Traceback (most recent call last): File "rlds_np_save.py", line 54, in <module> create_episode(f'{des_dataset}/train/episode_{cnt}.npy',element) File "rlds_np_save.py", line 35, in create_episode step_dict[k] = step[k].numpy() AttributeError: 'dict' object has no attribute 'numpy'

So I scan the data format. I found that the content in step[k] contains simple tuple most. But for step['action'], it contains dict so can't be transfered by ".numpy()" directly. Like following instence. So I want to know how to tackle this issue?

_('reward', ) ('action', {'rotation_delta': <tf.Tensor: shape=(3,), dtype=float32, numpy=array([0. , 0. , 0.40559822], dtype=float32)>, 'terminate_episode': , 'world_vector': <tf.Tensor: shape=(3,), dtype=float32, numpy=array([-0.09170523, 0.08510224, 0.16813292], dtype=float32)>}) ('is_first', ) ('is_last', ) ('isterminal', ) ('observation', {'image': <tf.Tensor: shape=(128, 128, 3), dtype=uint8, numpy= array([[[ 61, 69, 71], [ 56, 62, 65], [ 65, 69, 72], ...,

lin-whale commented 10 months ago

I figure the problem... Because diffent datasets in RT-X have different format... For language table set as following, the code should work.
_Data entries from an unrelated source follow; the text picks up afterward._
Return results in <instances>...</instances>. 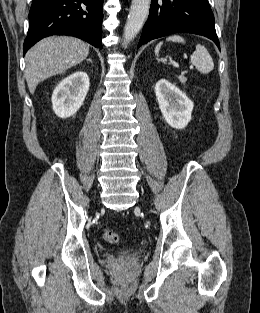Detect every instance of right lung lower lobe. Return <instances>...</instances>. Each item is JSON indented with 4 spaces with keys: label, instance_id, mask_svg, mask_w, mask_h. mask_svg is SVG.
Instances as JSON below:
<instances>
[{
    "label": "right lung lower lobe",
    "instance_id": "98d812e1",
    "mask_svg": "<svg viewBox=\"0 0 260 313\" xmlns=\"http://www.w3.org/2000/svg\"><path fill=\"white\" fill-rule=\"evenodd\" d=\"M103 0H33L24 54L40 39L70 35L102 48Z\"/></svg>",
    "mask_w": 260,
    "mask_h": 313
}]
</instances>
<class_ 'tuple'> ('reward', ) <class 'tuple'> ('action', <tf.Tensor: shape=(2,), dtype=float32, numpy=array([0., 0.], dtype=float32)>) <class 'tuple'> ('is_first', ) <class 'tuple'> ('is_last', ) <class 'tuple'> ('is_terminal', ) <class 'tuple'> ('observation', {'effector_target_translation': <tf.Tensor: shape=(2,), dtype=float32, numpy=array([ 0.29155338, -0.18629198], dtype=float32)>, 'effector_translation': <tf.Tensor: shape=(2,), dtype=float32, numpy=array([ 0.291708 , -0.18574017], dtype=float32)>, 'instruction': <tf.Tensor: shape=(512,), dtype=int32, numpy= array([109, 111, 118, 101, 32, 98, 108, 117, 101, 32, 116, 114, 105, 97, 110, 103, 108, 101, 32, 116, 111, 119, 97, 114, 100, 115, 32, 116, 104, 101, 32, 116, 111, 112, 32, 108, 101, 102, 116, 0, 0, 0, 0, 0, 0, 0, 0, 0, 0, 0, 0, 0, 0, 0, 0, 0, 0, 0, 0, 0, 0, 0, 0, 0, 0,`

hyy0613 commented 10 months ago

Yes, you are right. Since the author of the RT-1 article did not plan to disclose the simulation environment for the time being, I used the language-table dataset, which has some minor differences between them. Now I recommend you to do the same.If there is a simulation environment of RT-1 in the future, I will modify the project code.